*** SOURCE MATERIAL ***

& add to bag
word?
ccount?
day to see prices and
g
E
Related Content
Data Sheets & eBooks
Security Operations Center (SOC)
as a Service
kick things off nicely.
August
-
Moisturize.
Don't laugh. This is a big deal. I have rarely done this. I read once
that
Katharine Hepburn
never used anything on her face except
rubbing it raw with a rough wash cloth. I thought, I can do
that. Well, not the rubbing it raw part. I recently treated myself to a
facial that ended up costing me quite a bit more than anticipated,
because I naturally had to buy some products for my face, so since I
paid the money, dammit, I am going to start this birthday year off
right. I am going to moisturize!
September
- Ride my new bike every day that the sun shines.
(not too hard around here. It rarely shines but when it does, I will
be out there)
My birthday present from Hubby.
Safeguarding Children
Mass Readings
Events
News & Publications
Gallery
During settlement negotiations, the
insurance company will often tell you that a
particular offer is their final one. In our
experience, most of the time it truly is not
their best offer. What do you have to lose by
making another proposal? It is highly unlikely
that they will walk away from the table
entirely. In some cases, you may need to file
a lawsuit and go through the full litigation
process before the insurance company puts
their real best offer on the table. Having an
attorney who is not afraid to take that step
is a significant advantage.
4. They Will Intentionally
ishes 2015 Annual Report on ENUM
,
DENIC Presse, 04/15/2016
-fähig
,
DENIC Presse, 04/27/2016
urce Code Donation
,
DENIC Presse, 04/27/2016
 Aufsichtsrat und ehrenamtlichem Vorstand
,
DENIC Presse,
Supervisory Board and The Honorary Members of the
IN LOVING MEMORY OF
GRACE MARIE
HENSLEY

***

WHAT TO WORK ON
Give back all the data exactly as written.

ANSWER SPACE
& add to bag
word?
ccount?
day to see prices and
g
E
Related Content
Data Sheets & eBooks
Security Operations Center (SOC)
as a Service
kick things off nicely.
August
-
Moisturize.
Don't laugh. This is a big deal. I have rarely done this. I read once
that
Katharine Hepburn
never used anything on her face except
rubbing it raw with a rough wash cloth. I thought, I can do
that. Well, not the rubbing it raw part. I recently treated myself to a
facial that ended up costing me quite a bit more than anticipated,
because I naturally had to buy some products for my face, so since I
paid the money, dammit, I am going to start this birthday year off
right. I am going to moisturize!
September
- Ride my new bike every day that the sun shines.
(not too hard around here. It rarely shines but when it does, I will
be out there)
My birthday present from Hubby.
Safeguarding Children
Mass Readings
Events
News & Publications
Gallery
During settlement negotiations, the
insurance company will often tell you that a
particular offer is their final one. In our
experience, most of the time it truly is not
their best offer. What do you have to lose by
making another proposal? It is highly unlikely
that they will walk away from the table
entirely. In some cases, you may need to file
a lawsuit and go through the full litigation
process before the insurance company puts
their real best offer on the table. Having an
attorney who is not afraid to take that step
is a significant advantage.
4. They Will Intentionally
ishes 2015 Annual Report on ENUM
,
DENIC Presse, 04/15/2016
-fähig
,
DENIC Presse, 04/27/2016
urce Code Donation
,
DENIC Presse, 04/27/2016
 Aufsichtsrat und ehrenamtlichem Vorstand
,
DENIC Presse,
Supervisory Board and The Honorary Members of the
IN LOVING MEMORY OF
GRACE MARIE
HENSLEY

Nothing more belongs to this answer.